== Required work ==
Your answer should be every line from the records that contains "collaborating".

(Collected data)
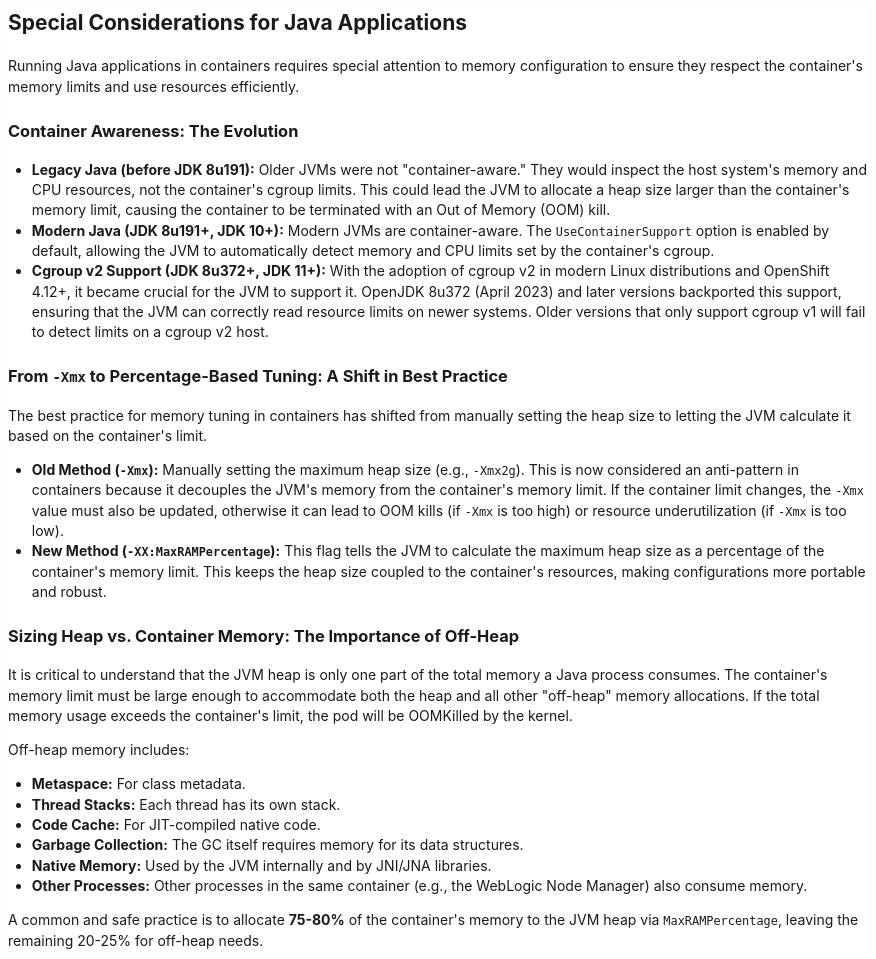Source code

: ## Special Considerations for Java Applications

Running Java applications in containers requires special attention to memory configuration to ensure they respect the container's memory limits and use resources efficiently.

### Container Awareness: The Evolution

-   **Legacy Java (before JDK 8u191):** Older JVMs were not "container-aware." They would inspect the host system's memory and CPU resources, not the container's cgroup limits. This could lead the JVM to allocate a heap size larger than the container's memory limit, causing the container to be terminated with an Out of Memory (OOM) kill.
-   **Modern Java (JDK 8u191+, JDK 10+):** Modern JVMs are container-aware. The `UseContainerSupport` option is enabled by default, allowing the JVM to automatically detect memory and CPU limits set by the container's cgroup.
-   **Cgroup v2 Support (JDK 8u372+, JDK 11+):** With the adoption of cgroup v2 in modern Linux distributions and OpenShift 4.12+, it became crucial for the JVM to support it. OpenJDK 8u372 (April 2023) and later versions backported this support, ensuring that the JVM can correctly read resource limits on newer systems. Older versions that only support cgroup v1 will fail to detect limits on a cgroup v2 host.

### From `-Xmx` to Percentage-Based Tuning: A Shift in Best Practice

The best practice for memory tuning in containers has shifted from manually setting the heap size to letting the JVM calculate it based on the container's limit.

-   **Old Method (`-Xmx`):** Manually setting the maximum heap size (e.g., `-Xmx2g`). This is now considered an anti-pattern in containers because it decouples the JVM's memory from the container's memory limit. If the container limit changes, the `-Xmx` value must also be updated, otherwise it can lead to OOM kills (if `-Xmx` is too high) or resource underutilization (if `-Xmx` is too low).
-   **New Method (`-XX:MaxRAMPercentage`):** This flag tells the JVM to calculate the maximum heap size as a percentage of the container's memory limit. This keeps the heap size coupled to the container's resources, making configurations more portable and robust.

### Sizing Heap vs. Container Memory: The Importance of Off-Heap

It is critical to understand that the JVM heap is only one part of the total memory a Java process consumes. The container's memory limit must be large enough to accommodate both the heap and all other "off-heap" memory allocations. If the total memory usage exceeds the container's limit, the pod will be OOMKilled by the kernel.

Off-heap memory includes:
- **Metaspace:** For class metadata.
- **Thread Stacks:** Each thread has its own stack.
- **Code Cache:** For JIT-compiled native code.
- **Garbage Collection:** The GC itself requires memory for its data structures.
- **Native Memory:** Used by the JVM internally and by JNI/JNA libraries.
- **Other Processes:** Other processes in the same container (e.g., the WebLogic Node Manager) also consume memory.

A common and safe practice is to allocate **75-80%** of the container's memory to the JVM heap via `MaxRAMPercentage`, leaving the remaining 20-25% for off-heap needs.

==

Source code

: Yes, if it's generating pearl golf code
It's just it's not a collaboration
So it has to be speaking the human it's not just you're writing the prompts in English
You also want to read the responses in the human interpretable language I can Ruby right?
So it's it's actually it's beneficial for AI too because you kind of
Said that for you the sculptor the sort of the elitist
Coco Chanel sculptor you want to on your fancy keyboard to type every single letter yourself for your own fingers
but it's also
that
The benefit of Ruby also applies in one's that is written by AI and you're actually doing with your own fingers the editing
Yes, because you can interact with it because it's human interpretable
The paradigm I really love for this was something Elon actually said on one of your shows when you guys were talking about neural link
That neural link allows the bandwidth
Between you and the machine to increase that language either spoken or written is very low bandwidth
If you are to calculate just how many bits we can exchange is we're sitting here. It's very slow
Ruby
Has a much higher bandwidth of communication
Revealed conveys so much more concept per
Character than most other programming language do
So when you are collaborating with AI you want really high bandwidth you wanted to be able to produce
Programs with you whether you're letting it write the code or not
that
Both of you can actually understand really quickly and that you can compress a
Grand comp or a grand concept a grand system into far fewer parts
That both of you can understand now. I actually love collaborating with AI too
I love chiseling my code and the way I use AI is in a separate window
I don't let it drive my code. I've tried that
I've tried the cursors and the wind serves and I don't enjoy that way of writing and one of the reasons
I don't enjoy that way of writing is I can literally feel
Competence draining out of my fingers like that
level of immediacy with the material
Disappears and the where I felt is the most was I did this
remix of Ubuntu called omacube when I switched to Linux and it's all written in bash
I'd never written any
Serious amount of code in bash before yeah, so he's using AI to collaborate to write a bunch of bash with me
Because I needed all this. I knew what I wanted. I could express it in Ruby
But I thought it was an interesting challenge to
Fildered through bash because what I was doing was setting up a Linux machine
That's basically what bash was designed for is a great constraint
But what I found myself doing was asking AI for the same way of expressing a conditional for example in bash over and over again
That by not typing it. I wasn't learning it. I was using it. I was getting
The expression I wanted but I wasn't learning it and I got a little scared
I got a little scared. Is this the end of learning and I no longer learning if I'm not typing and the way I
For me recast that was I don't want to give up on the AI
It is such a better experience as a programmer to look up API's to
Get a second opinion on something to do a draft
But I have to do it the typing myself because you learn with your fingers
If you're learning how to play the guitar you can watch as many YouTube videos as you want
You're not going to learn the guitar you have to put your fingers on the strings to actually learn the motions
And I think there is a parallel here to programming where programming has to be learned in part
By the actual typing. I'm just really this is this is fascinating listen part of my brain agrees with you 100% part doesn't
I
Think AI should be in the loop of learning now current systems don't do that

...

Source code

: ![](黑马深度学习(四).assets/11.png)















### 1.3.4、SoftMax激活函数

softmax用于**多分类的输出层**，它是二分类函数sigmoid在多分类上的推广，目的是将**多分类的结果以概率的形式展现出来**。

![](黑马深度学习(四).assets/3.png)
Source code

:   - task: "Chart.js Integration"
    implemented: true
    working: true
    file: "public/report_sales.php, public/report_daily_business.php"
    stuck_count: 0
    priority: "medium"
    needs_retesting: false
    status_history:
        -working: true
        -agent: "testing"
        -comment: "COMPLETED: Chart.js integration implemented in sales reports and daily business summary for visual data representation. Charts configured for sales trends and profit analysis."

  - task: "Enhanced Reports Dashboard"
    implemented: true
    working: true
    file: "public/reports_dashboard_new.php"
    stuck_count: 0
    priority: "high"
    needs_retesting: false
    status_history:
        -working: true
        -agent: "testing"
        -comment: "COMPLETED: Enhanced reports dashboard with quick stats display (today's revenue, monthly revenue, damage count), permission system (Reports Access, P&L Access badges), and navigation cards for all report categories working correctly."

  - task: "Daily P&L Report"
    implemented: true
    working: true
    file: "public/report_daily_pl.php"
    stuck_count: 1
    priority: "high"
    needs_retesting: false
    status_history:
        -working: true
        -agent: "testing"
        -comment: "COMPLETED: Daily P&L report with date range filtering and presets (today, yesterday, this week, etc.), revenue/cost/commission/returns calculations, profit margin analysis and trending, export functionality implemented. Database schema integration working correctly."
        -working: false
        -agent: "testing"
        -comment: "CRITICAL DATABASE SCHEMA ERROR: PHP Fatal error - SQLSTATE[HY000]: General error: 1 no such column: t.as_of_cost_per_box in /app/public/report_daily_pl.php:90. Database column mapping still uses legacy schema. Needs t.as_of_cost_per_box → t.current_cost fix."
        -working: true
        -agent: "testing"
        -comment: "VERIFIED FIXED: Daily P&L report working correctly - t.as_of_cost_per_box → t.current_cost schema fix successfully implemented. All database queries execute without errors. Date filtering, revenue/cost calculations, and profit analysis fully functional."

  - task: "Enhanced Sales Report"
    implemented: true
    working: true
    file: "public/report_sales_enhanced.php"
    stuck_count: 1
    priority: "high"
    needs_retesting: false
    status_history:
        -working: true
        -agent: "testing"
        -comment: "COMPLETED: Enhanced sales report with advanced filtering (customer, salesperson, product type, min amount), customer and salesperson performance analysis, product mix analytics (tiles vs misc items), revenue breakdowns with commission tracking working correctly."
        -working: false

== Answer to this exercise ==
So when you are collaborating with AI you want really high bandwidth you wanted to be able to produce
That both of you can understand now. I actually love collaborating with AI too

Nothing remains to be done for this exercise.